Over time, I became more interested in what’s under the surface of business logic—how to make systems faster, smarter, more efficient. That curiosity naturally led me into high-load system design.
Illumin is a perfect fit for that interest. The more complex and large-scale the system, the more interesting the technical challenges become.
My field is not just about technical skills—it’s also about trade-offs. We’re constantly weighing speed vs system load, and finding the best balance.
You’ve also judged several hackathons, like Raptors AI-Powered Mental Wellness Support Chatbot and IAHD Lifestyle Evolution. What do you look for when selecting winners?
At hackathons, you get to see radically different projects and ideas—some of which you wouldn’t even think of yourself. It broadens your perspective and often leads to new insights. When evaluating participants, I focus on whether the project is technically sound. It’s important for me to see that the participant didn’t just put together a polished presentation, but actually dove into building a real product.
I also look closely at the architectural approach. Even though hackathons are all about building quickly under tight deadlines, you can still tell whether a team considered how their solution would work in the real world and whether it could scale.

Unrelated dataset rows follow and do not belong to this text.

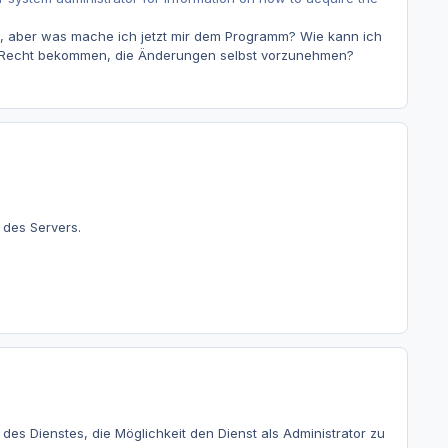
n, aber was mache ich jetzt mir dem Programm? Wie kann ich
ses Recht bekommen, die Änderungen selbst vorzunehmen?
 des Servers.
des Dienstes, die Möglichkeit den Dienst als Administrator zu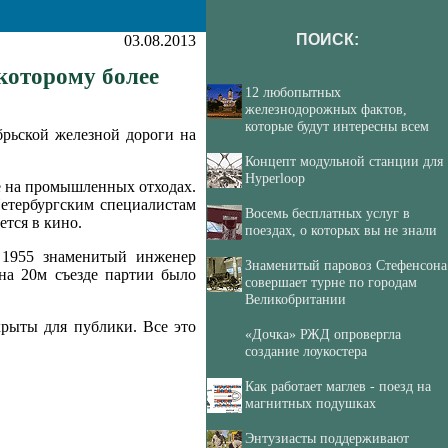
ПОИСК:
03.08.2013
которому более
12 любопытных
железнодорожных фактов,
которые будут интересны всем
брьской железной дороги на
Концепт модульной станции для
Hyperloop
аже на промышленных отходах.
Петербургским специалистам
Восемь бесплатных услуг в
ется в кино.
поездах, о которых вы не знали
 1955 знаменитый инженер
Знаменитый паровоз Стефенсона
 на 20м съезде партии было
совершает турне по городам
Великобритании
крыты для публики. Все это
«Дочка» РЖД опровергла
создание лоукостера
Как работает маглев - поезд на
магнитных подушках
Энтузиасты поддерживают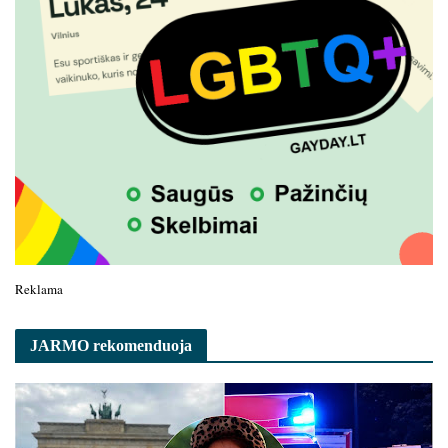
Reklama
JARMO rekomenduoja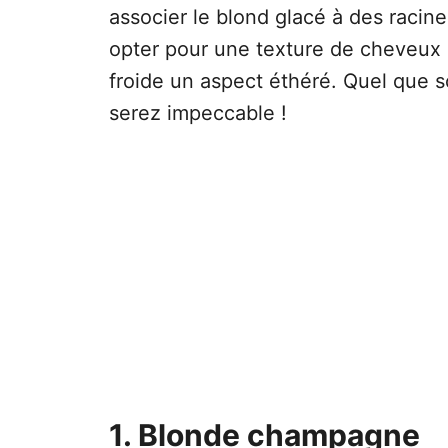
associer le blond glacé à des racin
opter pour une texture de cheveux
froide un aspect éthéré. Quel que s
serez impeccable !
1. Blonde champagne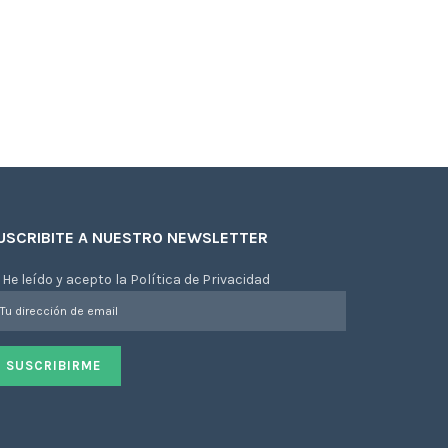
USCRIBITE A NUESTRO NEWSLETTER
He leído y acepto la Política de Privacidad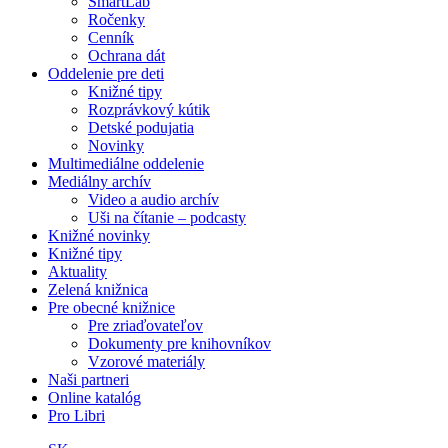
SmartLab
Ročenky
Cenník
Ochrana dát
Oddelenie pre deti
Knižné tipy
Rozprávkový kútik
Detské podujatia
Novinky
Multimediálne oddelenie
Mediálny archív
Video a audio archív
Uši na čítanie – podcasty
Knižné novinky
Knižné tipy
Aktuality
Zelená knižnica
Pre obecné knižnice
Pre zriaďovateľov
Dokumenty pre knihovníkov
Vzorové materiály
Naši partneri
Online katalóg
Pro Libri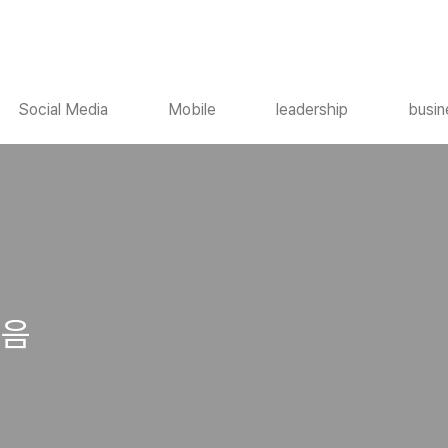
Social Media
Mobile
leadership
busin
모음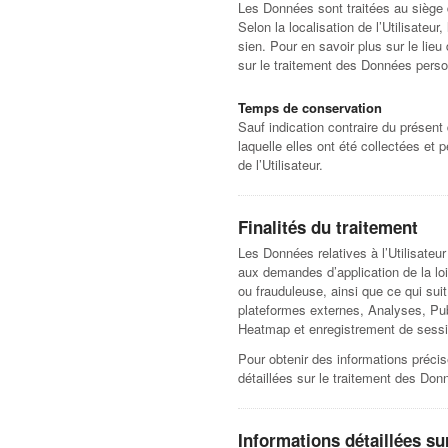
Les Données sont traitées au siège d
Selon la localisation de l’Utilisateu
sien. Pour en savoir plus sur le lieu
sur le traitement des Données perso
Temps de conservation
Sauf indication contraire du présent
laquelle elles ont été collectées et
de l’Utilisateur.
Finalités du traitement
Les Données relatives à l’Utilisateur
aux demandes d’application de la loi,
ou frauduleuse, ainsi que ce qui sui
plateformes externes, Analyses, Publi
Heatmap et enregistrement de sess
Pour obtenir des informations précise
détaillées sur le traitement des Don
Informations détaillées s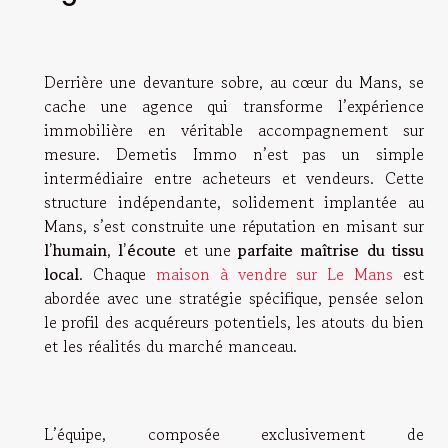
Derrière une devanture sobre, au cœur du Mans, se
cache une agence qui transforme l’expérience
immobilière en véritable accompagnement sur
mesure. Demetis Immo n’est pas un simple
intermédiaire entre acheteurs et vendeurs. Cette
structure indépendante, solidement implantée au
Mans, s’est construite une réputation en misant sur
l’humain
,
l’écoute
et une
parfaite maîtrise du tissu
local
. Chaque
maison à vendre sur Le Mans
est
abordée avec une stratégie spécifique, pensée selon
le profil des acquéreurs potentiels, les atouts du bien
et les réalités du marché manceau.
L’équipe, composée exclusivement de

Another key factor is code quality. Sometimes a participant delivers a working prototype, but the code underneath is a mess. Other times, the MVP might not be complete, but the structure clearly shows the developer’s underlying vision.
And of course, I evaluate creativity. It’s genuinely valuable when you see a project and realize the team didn’t just copy an existing solution, but tried to rethink it and add something of their own.